Thanks to our Presenting Sponsor: Danversbank; Banner Sponsors: Eastern Bank, Salem Five, and Saugusbank; Lead Sponsor: North Shore Community College, as well as our table sponsors: The Hawthorne Hotel, Hunts Photo & Video, Peabody Essex Museum and The Provident Bank.

Superintendent Trap Recognized!

Patricia Trap, Superintendent of the Salem Maritime and Saugus Iron Works National Historic Sites, was selected as the 2011 Northeast Region's Superintendent of the Year for Natural Resource Stewardship. Her role in integrating natural resource stewardship and science into the planning and operations of Salem Maritime National Historic Site and Saugus Iron Works National Historic Site reflects her ability to include others in efforts to protect park resources, and her talent for instilling a shared vision amongst her National Park Service staff. Her leadership was instrumental in the Saugus Iron Works Turning Basin waterfront and tidal marsh restoration project, which was completed in 2010.

Danvers council on Aging Reception for Volunteers

On Sunday morning, April 17, 2011, the management of the DCOA hosted a reception at the Senior Center for volunteers who have provided service throughout the last year. The event billed as a Champagne Jazz Brunch was a wonderful success and was very well attended as over 140 seniors were in attendance. The food was wonderful, the entertainment was pleasant and the conversations interesting. Thank you to the Town for their thoughtfulness that will likely be rewarded by another year of committed volunteerism that will help keep the Danvers Senior Center, one of the most vibrant and active centers in the region. The level of volunteerism is high in the Town of Danvers, and the recognition of that commitment is part of the reason why support is so high.
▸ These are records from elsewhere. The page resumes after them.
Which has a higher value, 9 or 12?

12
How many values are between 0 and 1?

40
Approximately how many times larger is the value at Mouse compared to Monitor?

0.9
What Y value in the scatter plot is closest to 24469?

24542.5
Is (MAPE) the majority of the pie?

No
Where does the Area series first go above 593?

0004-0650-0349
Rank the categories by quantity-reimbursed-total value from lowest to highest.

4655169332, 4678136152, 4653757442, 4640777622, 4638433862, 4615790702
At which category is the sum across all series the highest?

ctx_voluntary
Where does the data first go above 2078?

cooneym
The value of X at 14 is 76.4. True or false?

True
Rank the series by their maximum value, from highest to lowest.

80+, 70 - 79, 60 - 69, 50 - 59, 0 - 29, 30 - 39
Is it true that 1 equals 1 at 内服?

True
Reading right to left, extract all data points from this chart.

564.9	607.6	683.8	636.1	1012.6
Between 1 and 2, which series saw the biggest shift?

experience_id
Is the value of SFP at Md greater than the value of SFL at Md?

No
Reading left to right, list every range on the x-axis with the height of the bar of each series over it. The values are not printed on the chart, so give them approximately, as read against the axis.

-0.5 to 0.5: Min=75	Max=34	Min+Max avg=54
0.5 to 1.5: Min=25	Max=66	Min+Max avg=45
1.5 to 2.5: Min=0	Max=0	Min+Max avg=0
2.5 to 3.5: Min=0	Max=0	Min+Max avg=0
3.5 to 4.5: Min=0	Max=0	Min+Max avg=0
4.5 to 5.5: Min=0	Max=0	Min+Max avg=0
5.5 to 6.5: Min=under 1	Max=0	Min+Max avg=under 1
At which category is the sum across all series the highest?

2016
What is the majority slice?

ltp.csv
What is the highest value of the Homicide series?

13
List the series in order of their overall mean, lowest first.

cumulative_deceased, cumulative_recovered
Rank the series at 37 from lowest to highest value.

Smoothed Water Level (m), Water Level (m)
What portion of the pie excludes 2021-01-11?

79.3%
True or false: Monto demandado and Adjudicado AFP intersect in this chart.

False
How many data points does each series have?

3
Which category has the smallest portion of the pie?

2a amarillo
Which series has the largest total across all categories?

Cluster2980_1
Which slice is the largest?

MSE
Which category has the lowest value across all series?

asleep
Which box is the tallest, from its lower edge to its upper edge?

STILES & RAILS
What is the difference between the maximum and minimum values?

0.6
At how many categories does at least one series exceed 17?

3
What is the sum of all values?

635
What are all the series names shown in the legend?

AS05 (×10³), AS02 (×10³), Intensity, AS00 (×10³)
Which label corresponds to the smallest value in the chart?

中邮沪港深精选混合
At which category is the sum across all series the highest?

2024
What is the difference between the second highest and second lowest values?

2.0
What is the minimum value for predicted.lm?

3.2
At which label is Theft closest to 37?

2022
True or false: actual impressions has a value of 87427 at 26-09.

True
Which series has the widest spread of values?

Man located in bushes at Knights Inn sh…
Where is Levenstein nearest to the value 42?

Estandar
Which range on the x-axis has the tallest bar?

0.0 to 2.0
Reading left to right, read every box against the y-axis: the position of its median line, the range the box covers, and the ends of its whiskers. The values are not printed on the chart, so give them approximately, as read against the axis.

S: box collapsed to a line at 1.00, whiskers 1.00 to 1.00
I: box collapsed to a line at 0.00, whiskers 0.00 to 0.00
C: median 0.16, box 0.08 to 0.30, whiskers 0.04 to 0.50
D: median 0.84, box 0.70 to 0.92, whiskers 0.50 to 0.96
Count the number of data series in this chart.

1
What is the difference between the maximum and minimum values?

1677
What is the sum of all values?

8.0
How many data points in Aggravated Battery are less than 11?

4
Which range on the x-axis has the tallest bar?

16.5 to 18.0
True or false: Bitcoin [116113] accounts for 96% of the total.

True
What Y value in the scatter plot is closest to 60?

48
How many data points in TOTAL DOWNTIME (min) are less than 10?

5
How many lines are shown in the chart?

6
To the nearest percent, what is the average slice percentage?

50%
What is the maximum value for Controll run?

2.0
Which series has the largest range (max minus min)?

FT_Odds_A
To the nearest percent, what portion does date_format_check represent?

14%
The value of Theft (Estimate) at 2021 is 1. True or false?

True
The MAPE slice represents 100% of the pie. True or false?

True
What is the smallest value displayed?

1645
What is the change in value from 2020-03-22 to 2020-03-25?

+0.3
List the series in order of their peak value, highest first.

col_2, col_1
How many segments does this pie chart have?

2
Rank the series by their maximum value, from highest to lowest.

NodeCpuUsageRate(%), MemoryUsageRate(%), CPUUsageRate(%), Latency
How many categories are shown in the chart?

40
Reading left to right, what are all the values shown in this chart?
It is too early to speak in detail about an event that is being planned by the St. Richard’s Church Parish Council. We do want those folks, who attend that church, to save the date of December 11, 2011 for a special one of a kind event that is being planned to help celebrate the Year of the Family. More information will follow in the future.

More Good News for County Seaport Communities

Last week, the Seaport Advisory Council chaired by Lt. Governor Murray met in Gloucester to consider applications from four coastal communities and the four applications were all approved. The city of Newburyport received $1.98 million in funding to complete repairs to the seawall that is such an important feature of the waterfront. Salem received a grant of $632, 654 that will help complete the new pier that will continue to be the location of the Salem ferry, will also receive cruise ships and will host fishing vessels. Gloucester received a grant of $700,000 to help complete the 1.2-mile harbor walk along the City’s working waterfront. The round of grants were completed with a $1.39 million to improve infrastructure on the waterfront project east of the Veterans Bridge. The periodic grants that this year totaled $4.7 million has been a boon to the economy of this region. The region is indebted to the state for this economic stimulus.

Big Sports day in Boston

A world-class marathon with record breaking times, the Red Sox starting to find their way, and the Bruins possibly getting back into the series.

Tax Day in MA

Today is the final day to pay state taxes in Massachusetts. In light of that fact, I saw an interesting story yesterday that so clearly points out the need for tax reform legislation. The story noted that the top 400 earners in this country are now only paying a average of 17% on their earnings rather than an average of 36% paid a couple of decades ago. The story also pointed out that at this time nearly half of all us citizens pay no taxes at all.